Soma ve Erol Eğrek’in katili sermayedir!

BİR-KAR İşçi Komisyonu Soma Katliamı’nın 11. yılında yaptığı açıklama ile “Soma ve Erol Eğrek’in katili sermayedir!” dedi.

  • Haber
  • |
  • Dünya
  • |
  • 13 Mayıs 2025
  • 19:15

Bu bir cinayet düzenidir!

Erol Eğrek, 48 yaşında bir işçiydi. Çalık Holding’in Türkmenistan’daki fabrikasında çalışmıştı. Ancak AKP iktidarının beslediği sermaye gruplarının başında olan Çalık Holding, 7 milyon TL’lik tazminatını vermedi. Patronun himayesi altındaki “güvenlik” görevlileri tarafından dövülerek katledildi.

Bu bir istisna değil. Tıpkı yıllardır sermayenin, emeğiyle yaşayan insanlara reva gördüğü gibi: Bu, adı konmamış ama her gün işlenen cinayetlerden biridir. Kapitalist düzenin “doğal” sonucudur.

İş cinayetleri, emek sömürüsünün kanla yazılan tarihinin bir parçasıdır.

***

Bugün, Soma Katliamı’nın 10. yılı. 301 madencinin göz göre göre ölüme gönderilmesinin üzerinden on yıl geçti. Sorumluların büyük kısmı ya serbest bırakıldı ya da cezasızlıkla ödüllendirildi. Rejimin başındaki kişi, “fıtrat” diyerek canilerin arkasında saf tuttu. Böyle bir rejimde işçinin can güveliği olabilir mi?

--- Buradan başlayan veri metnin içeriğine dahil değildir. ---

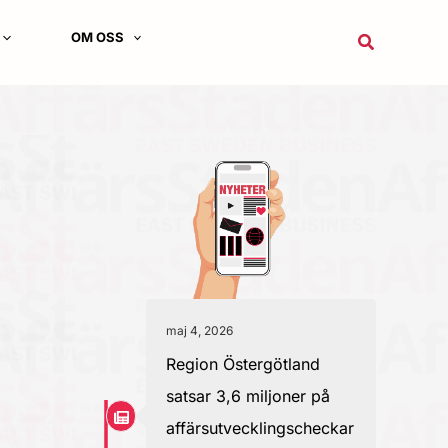
OM OSS
Sök
maj 4, 2026
Region Östergötland
satsar 3,6 miljoner på
affärsutvecklingscheckar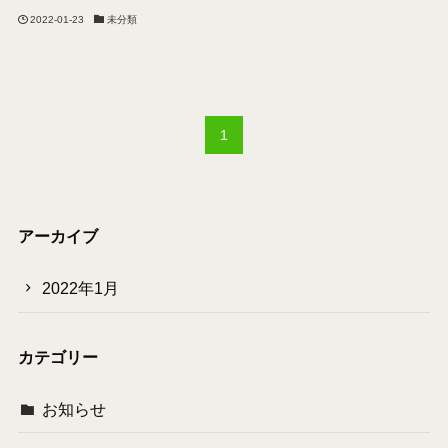
2022-01-23
未分類
1
アーカイブ
2022年1月
カテゴリー
お知らせ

Soma’da işçinin kafasına tekme atan sermayenin saldırgan uşağı Frankfurt Başkonsolosluğu’na “Mali Ateşe” olarak atandı. Fakat işçilerin haklarını savunan TİP Hatay Milletvekili Can Atalay Anayasa Mahkemesi’nin kararına rağmen halen hapiste rehin tutuluyor. Selçuk Kozağaçlı da yıllarca hapis yatıp çıktıktan sadece bir gün sonra, yine keyfi bir kararla tekrar zindana atıldı. Bu kokuşmuş düzen işçinin kafasına tekme atanı diplomat yapar, işçinin hakkını savunanı ise zindana atar.

***

Erol’un öldürülmesi ile Soma arasında derin bir bağ var. Bu cinayetler aynı sistemin, aynı sınıfın, aynı vahşi sömürünün sonucudur. Devlet denetlemez, yargı korur, medya unutturur.

Ama biz unutmayacağız.

İş cinayetleri kader değildir. Patronun kâr hırsı, denetimsizlik, güvencesizlik ve örgütsüzlükle birleştiğinde adı “iş cinayetleri” olur. Erol’un ölümü, Soma’da toprağa gömülen 301 canla aynı zincirin halkasıdır.

Bugün işyerleri ölüm kampına dönüşmüşse bu, sermayenin bilinçli “tercihleri” yüzündendir. Yazık ki, bu tercihlerin bedelini her gün biz işçiler canla, canlarla ödüyoruz.

Erol için, Soma için, tüm kaybettiklerimiz için: Bu düzenin karşısına dikilmekten başka yol yok. Hesabı ancak işçi ve emekçiler sorabilir. Unutmak yok, affetmek yok, mücadele var!

Yaşasın işçilerin birliği ve Enternasyonal Dayanışma!